Kyle Van Noy making a difference for Patriots, and others who were adopted

Kyle Van Noy laughs as he is interviewed at Super Bowl LII Opening Night on Monday. Van Noy has become a critical part of the Patriots' defense and he hopes that his play can inspire those who were adopted like he was. EPA/CRAIG LASSIG

BLOOMINGTON, Minn. -- When New England Patriots starting linebacker Kyle Van Noy takes the field Sunday in Super Bowl LII, one of his dreams could once again be realized.

Yes, he'd like to win a second straight championship, but this particular dream is a bit different. It's more personal: Maybe there will be someone out there who watches him running around the field, making tackle after tackle, and says something like this:

I was adopted, too, and I can live a blessed life just like him.

Van Noy is using his NFL platform to help those in a similar situation to him: When he was just 3-4 months old, he was adopted in Las Vegas. His wife, Marissa, knows all about this, too; her father and brother were adopted.

"It's meaningful because I've lived it, it's a part of me, it's a part of my wife and her family," Van Noy said. "We really understand what it's like, what the process is like, and we've been positive outcomes of the situation we were in.
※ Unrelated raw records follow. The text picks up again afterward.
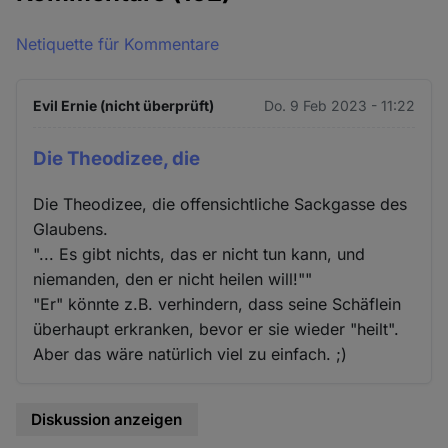
Netiquette für Kommentare
Evil Ernie (nicht überprüft)
Do. 9 Feb 2023 - 11:22
Die Theodizee, die
Die Theodizee, die offensichtliche Sackgasse des
Glaubens.
"... Es gibt nichts, das er nicht tun kann, und
niemanden, den er nicht heilen will!""
"Er" könnte z.B. verhindern, dass seine Schäflein
überhaupt erkranken, bevor er sie wieder "heilt".
Aber das wäre natürlich viel zu einfach. ;)
Diskussion anzeigen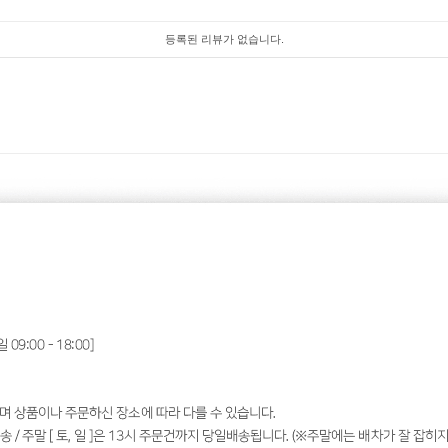
등록된 리뷰가 없습니다.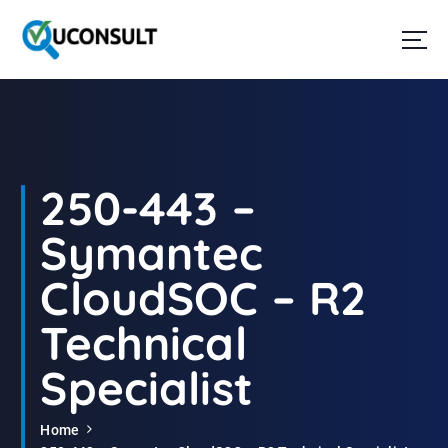
G
a
n
a
a
r
d
e
i
250-443 –
n
h
Symantec
o
u
CloudSOC – R2
d
Technical
Specialist
Home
So we like to share our message and hopefully it may go to someone else, or bounce off someone, like 'Man, if they made it through that situation.'

"I don't know how to explain it, but it's telling people it's OK to be born into this world in a different way and be with the family you're supposed to be with, and still be successful. That's kind of our message. It doesn't matter -- you can do it if you put your mind to it."

Van Noy, 26, is a shining example of it on the football field. He has become a critical part of the Patriots' defense since being acquired in a trade with the Lions on Oct. 26, 2016. His ability to play both on and off the line of scrimmage has been vital to the Patriots making it to this point, especially after losing captain Dont'a Hightower to a season-ending pectoral injury on Oct. 22. Van Noy finished third on the team with 73 tackles in the regular season, adding 5.5 sacks and two passes defended.

As his role has grown, so too has presence in the community. Through his Van Noy Valor Foundation, he provided 200 Christmas trees, lights and ornaments, and children's winter coats to 200 Boston-area foster families.

He held another event for his foundation during the season, at Skipjack's Restaurant, to raise awareness and funds, and it was attended by owner Robert Kraft and other players.

"As you're in the league for a while, you understand that everybody has a story. What's cool is that KV has taken his story and made sure he can help other people out with it," said safety Devin McCourty, one of his close friends on the team. "Just seeing how passionate he is about it. Guys can always just show up, but he's always into it, trying to make a difference."

His wife Marissa is usually by his side along the way. Van Noy said his marriage is one of the things he's most proud of, and told the story of how Marissa once looked at a picture of his family and asked about his roots because "I definitely don't look like my parents."

He had heard that question before, and it was comforting to hear Marissa's understanding because of her own family.

"It was always a question, it was just different, but then you realize 'these are my parents and everything is good and this is where I'm supposed to be'," he said.

That's the message Kyle and Marissa relay when they connect with others.

"The biggest thing is to spread love and happiness," said Van Noy, who doesn't know the details that led to him being adopted. "A lot of people talk about giving back all the time. We just want to back up what we're doing -- we talk about it and we actually do it. We want to spread awareness and spread love into the world. It's crazy what's going on in the world sometimes.

"For me, I just want everyone to choose love over anything. If I can do that by raising some money and giving a family that's never had Christmas before a Christmas, that means the world to me. Or even hanging out with somebody -- it's not even money, it's just time. For me giving time to somebody that I can have an impact on, that's what makes me go."

His teammates have noticed.

"When you talk to him from the exterior, you might not even know, but I've talked to him about high school, different things he went through, and he'd just tell you he feels blessed," McCourty said. "Different people that came into his life. He says he doesn't take it for granted. He knows he has a purpose. You put all that together, see things he does, it's a great sense of meaning of why he's doing what he's doing, and playing for us."

On Sunday, he'll be playing in the Super Bowl, and the stage doesn't get any bigger than that. For Van Noy, it's a chance to share his story again in hopes of making a difference.

"I bleed just like anybody else. I might not be the Average Joe, but I'm someone that struggles like everyone else, that goes through stuff like everybody else, that has battle through stuff like everybody else," he said. "But if you continue to work hard, you can get the goals and dreams you always wanted."